Natasha Caruana on Timely Tale

The lens-based work, Timely Tale, is set against a backdrop of love, desire and health in the age of Excess. Through the vehicle of the artist’s mother, Penny, the audience views the work in the setting of a medical waiting room. To experience Penny’s story, viewers will be transported from the waiting room into her bedroom, with a short 360° film capturing: recuperation, finding the right outfit, storing medication and looking for the perfect online partner.

Timely Tale addresses the idea of choice and how, in the long run, too much choice can often lead to decision-making paralysis and its consequences. As much as the work is a comment on our current social and political landscape, it’s also an observation of how the photographic frame, with the advent of new technology, is dramatically changing for the first time. The work is viewed through headsets and Timely Tale uses 360° technologies to empower us to look around the artwork with choice of what to see.


Cyber Space was meant to be a decolonised, democratic utopia. What has it become instead?
Cyberspace may not be the democratic utopia that it set out to be. Instead, it has become in some instances another way in which people are controlled and manipulated. In each of my projects I keep my work as open as possible, photographically this is sometimes more of a challenge. The 360 technology has allowed me to create a more democratic viewing experience where viewers can choose what they view in the space.

Please share a major choice have you made in life which jolted you to explore and challenge ‘choice’ in Timely Tale.
Talking to my mother, Penny, about the choices she has made and how they have impacted her health and the situation she is in prompted me to start thinking about the excess of choice and the number of decisions we are forced to make every day, in parallel with the reality of the confines these choices create. The NHS is impacted by the excesses of others and illness our choices are limited to that of survival. With this service and my mother’s health depleting I felt it was the right time to explore these issues.

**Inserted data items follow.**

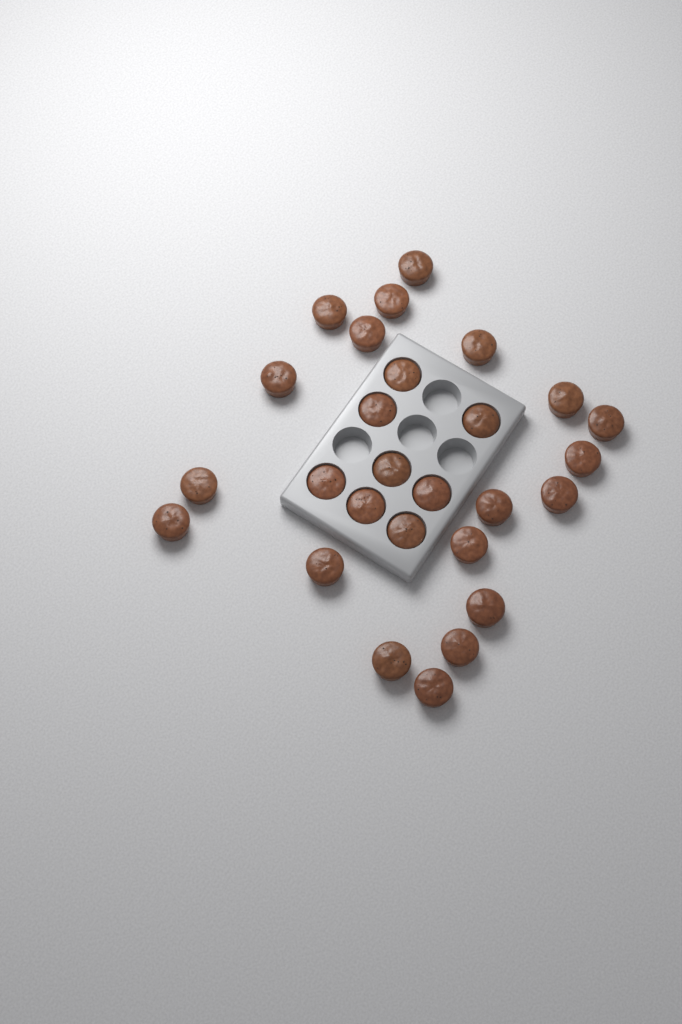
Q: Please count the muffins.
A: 27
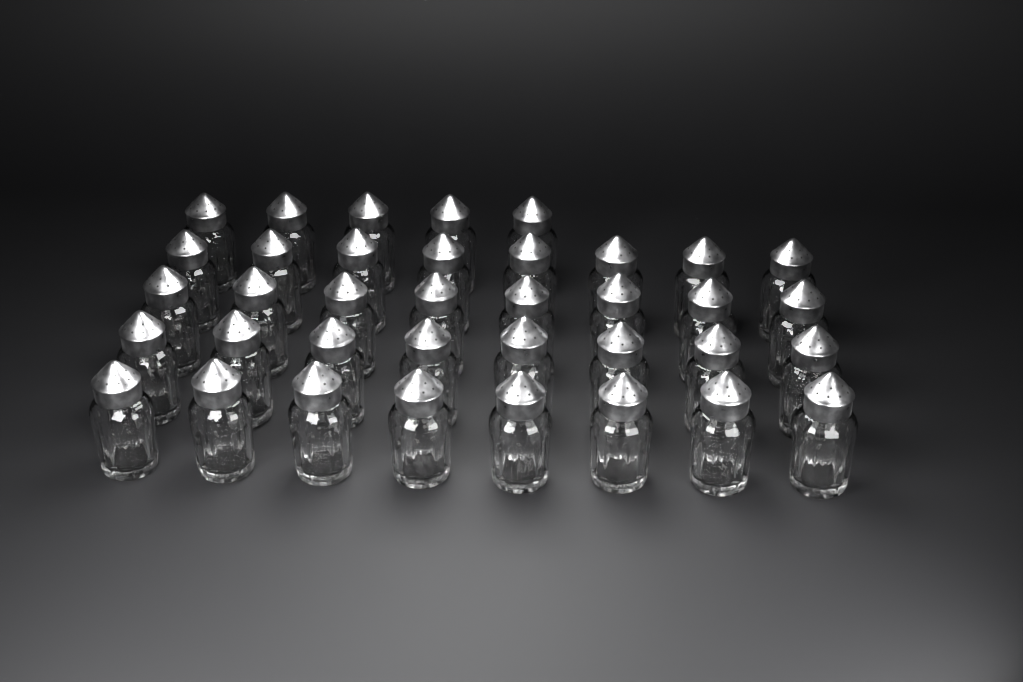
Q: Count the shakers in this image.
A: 37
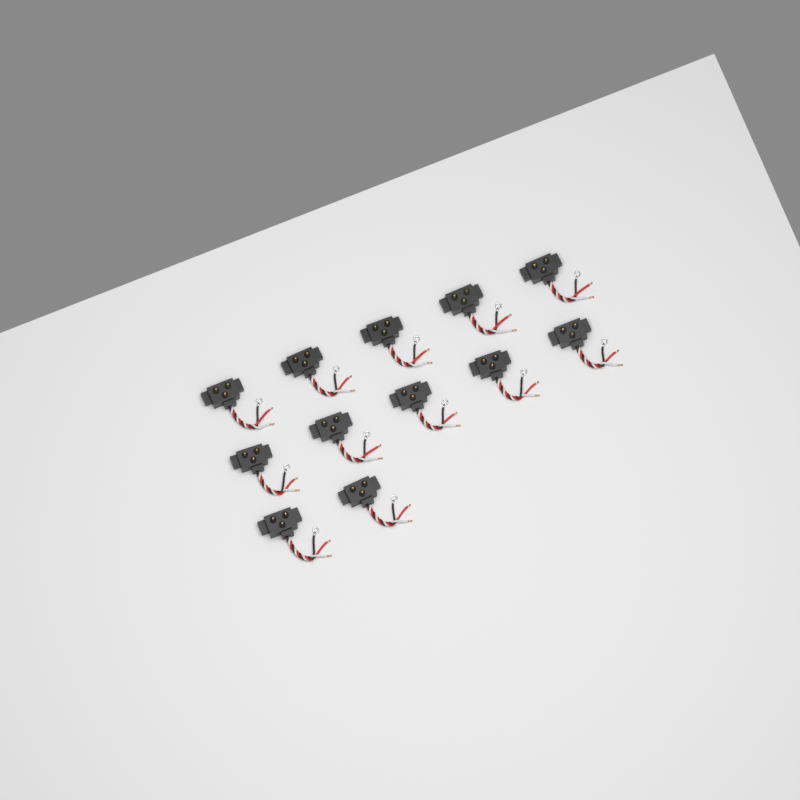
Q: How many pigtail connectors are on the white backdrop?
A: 12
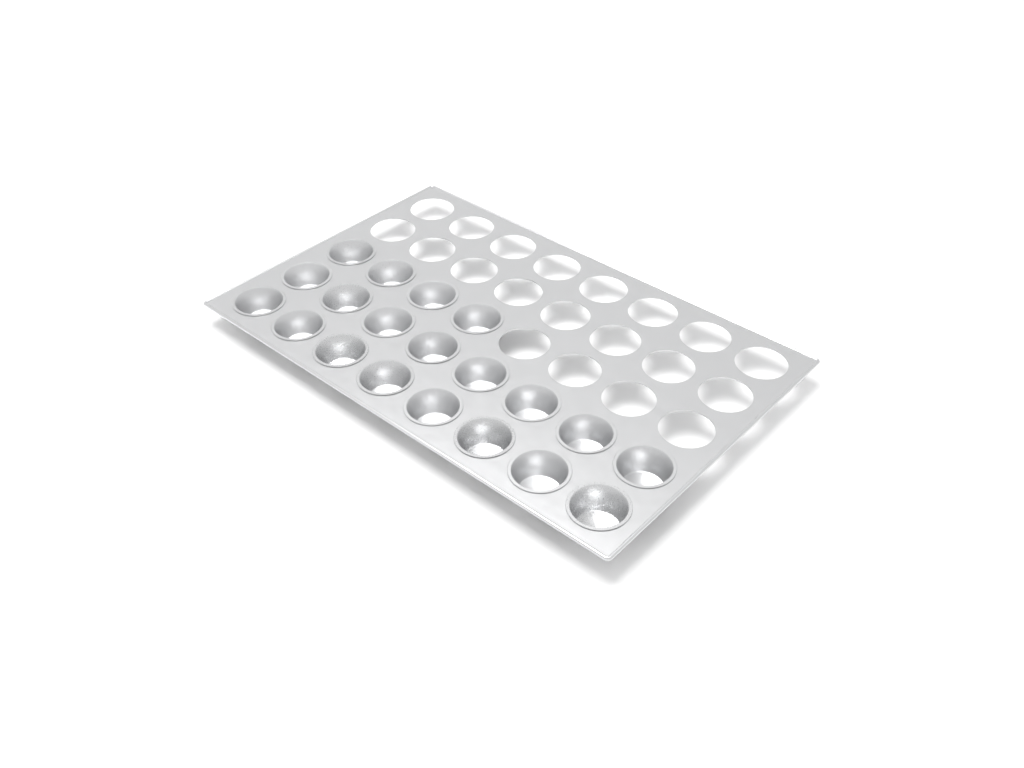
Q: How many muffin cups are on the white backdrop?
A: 20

When can the internet and technology betray or save us? You choose which to explore.
Technology can save us through an increased awareness of the reality of others lives. Timely Tale employs VR technology to situate the viewer inside the bedroom of my sick mother.  When I made the decision to use this technology I was inspired by how charities have started to use VR to create more emotive experiences where we can situate ourselves within the physical space of an individual. I hope that in some small way these processors can contribute to an increased level of empathy, understanding and ultimately action.

What does the medical waiting room in Timely Tale mean to you in this work?
The medical waiting room is made of decommissioned NHS furniture and reflects on the closure and breakdown of these spaces due to government cuts. I also wanted to use this space as an environment that contrasted with the internal/private life of my mother. The chaos of sickness and mental health is revealed in this sterile unfriendly space highlighting the human element of a system underfunded and under threat.

 

 

When does the tipping point of overloaded decision-making lead to self-destruction and paralysis?
Paralysis of choice seems increasingly common when we are constantly exposed to images and ideals, especially through the internet. For my mother’s generation, I feel this is especially apparent, the daytime television she watches, the magazines and dating sights reveal a plethora of choice but the limits of her illness prevent her from fulfilling these desires.

What are you fighting for?
I’d say I was pushing for more awareness of the reality of mental and physical health and how the advent of art and technology can help us discuss this to a wider audience.

Would you be prepared to eliminate the internet from your life?
No. I use the internet a lot for my work in terms of inspiration and research. The research I do online informs the connections and real-life interactions I have that make my work possible.

Sophie Giblin is the director of Kollektiv Gallery.